From 63207 ESTs derived from 5 cDNA libraries constructed using the bacterial wilt resistant peanut line “06-4104”, 2643 EST-SSR loci were identified. Qing et al. reported the largest collection of SSRs, a total of 4576 SSR markers from three sources: published SSR markers, newly developed SSR markers from ESTs, and from bacterial artificial chromosome (BAC) end sequences for linkage map construction. genetic, and QTL analysis of resistance to TSWV.
Transferability and Comparative Genomics
Gene content and order are highly conserved among closely related species, as revealed by comparative genetics. Sequence data obtained from several crop plants indicated the existence of homology between the genomes of two or more closely related genera/species. EST-SSRs have effective transferability between genera/species in many crops. EST-SSR markers have a higher transfer rate than SSR markers from genomic sequences due to the conservation of transcribed regions between related species.

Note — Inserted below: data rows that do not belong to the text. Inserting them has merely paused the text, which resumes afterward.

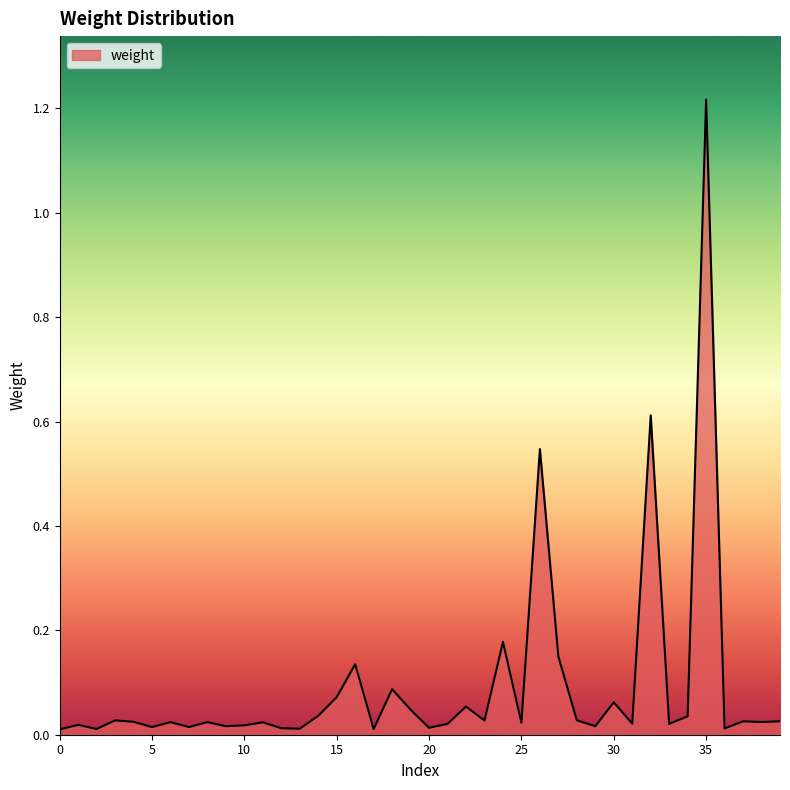

Does the chart have visible grid lines?

No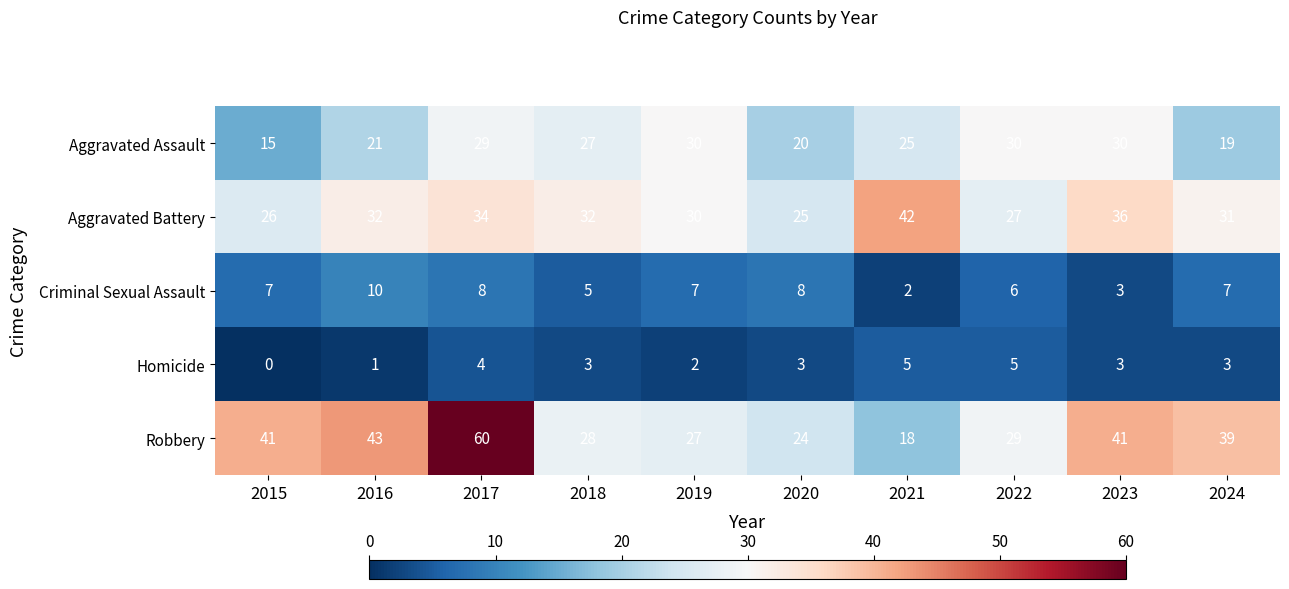

Which category has the highest value in the Robbery series?

2017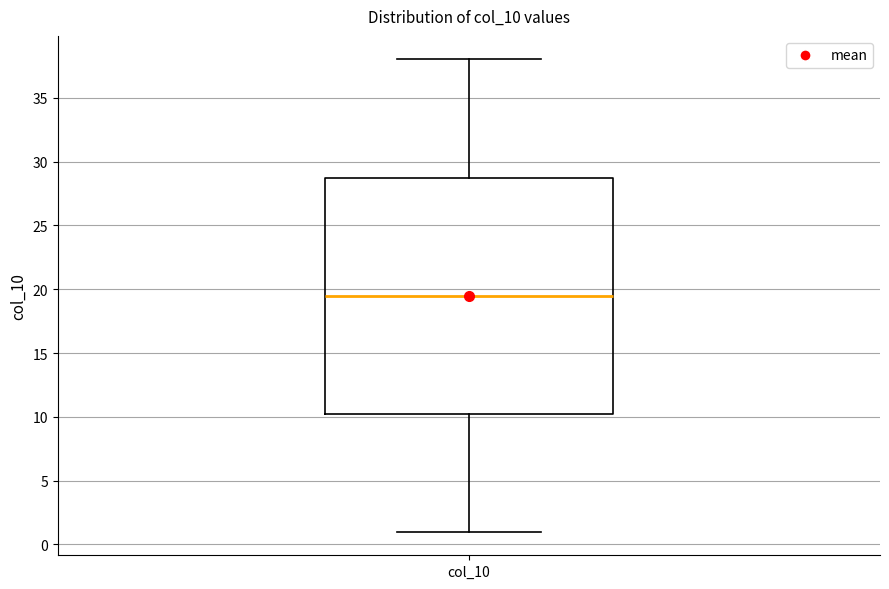

Transcribe this box plot: give where the median line is, the range the box spans, and where the two whiskers end, as read against the y-axis. The values are not printed on the chart, so give them approximately, as read against the axis.

median 19.5, box 10.5 to 29.0, whiskers 1.0 to 38.0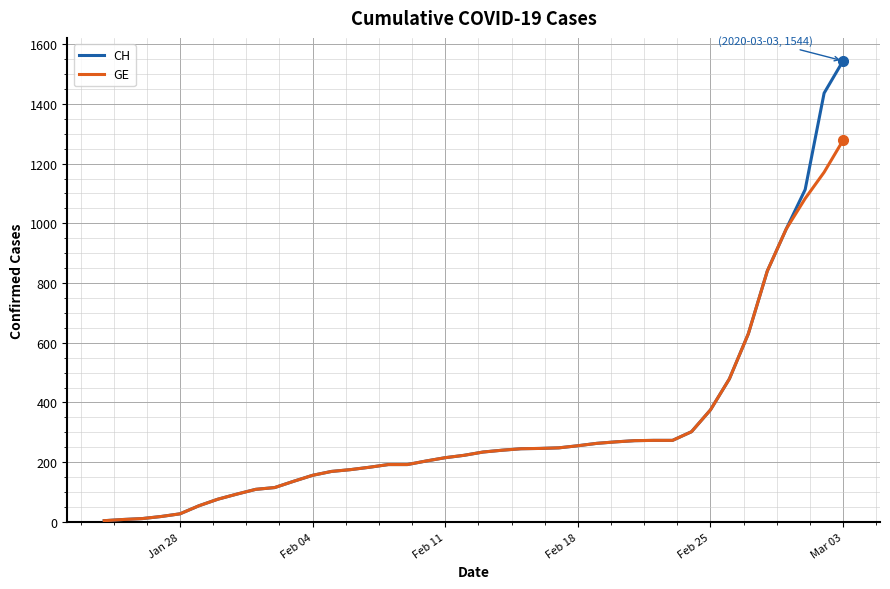

Which series has the widest spread of values?

CH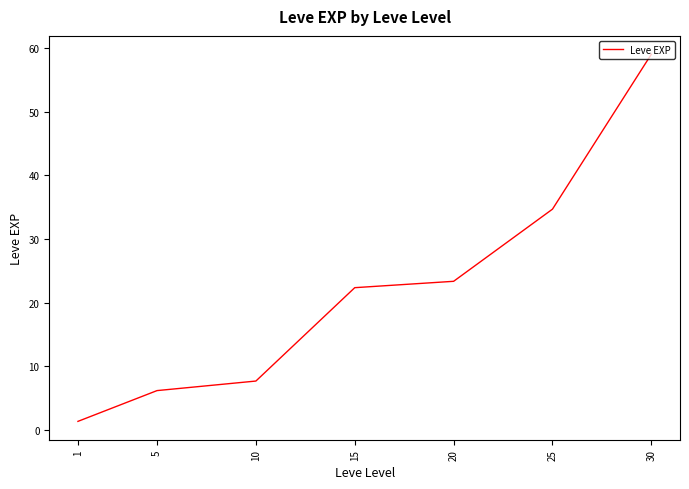

Reading left to right, extract all data points from this chart.

1=1.3	5=6.2	10=7.7	15=22.3	20=23.3	25=34.7	30=59.0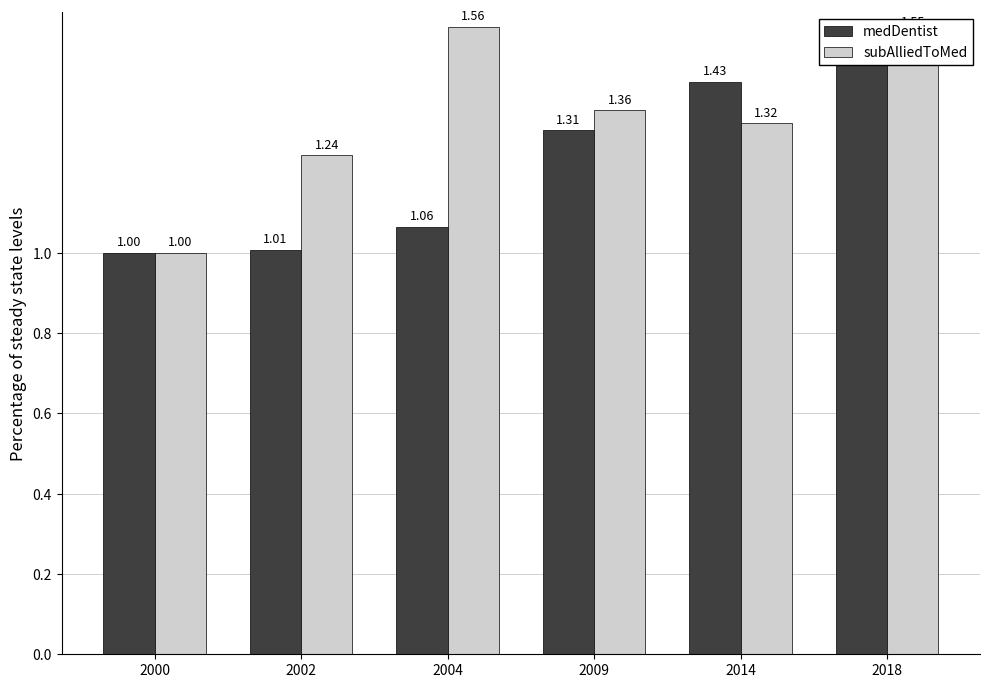

What is the average value of the medDentist series?

1.2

Mace et al. obtained 51 SSR markers from the Leguminosae family using the in silico method and also tested 27 diverse Arachis accessions, revealing 18 polymorphisms. Varshney et al. constructed the first SSR-based map of cultivated peanuts by using partial SSR markers from the AA diploid genome map, and legume anchor markers were developed and compared with maps from Arachis, Lotus, and Medicago.
Moretzsohn et al. constructed a linkage map of the B genome using microsatellite markers developed for other Arachis species and showed high transferability (81.7%). This genome map B was compared to genome map A using 51 common markers. Fonseka et al. reported that synteny analysis between genomes A and B revealed good overall collinearity of the LG homeologous.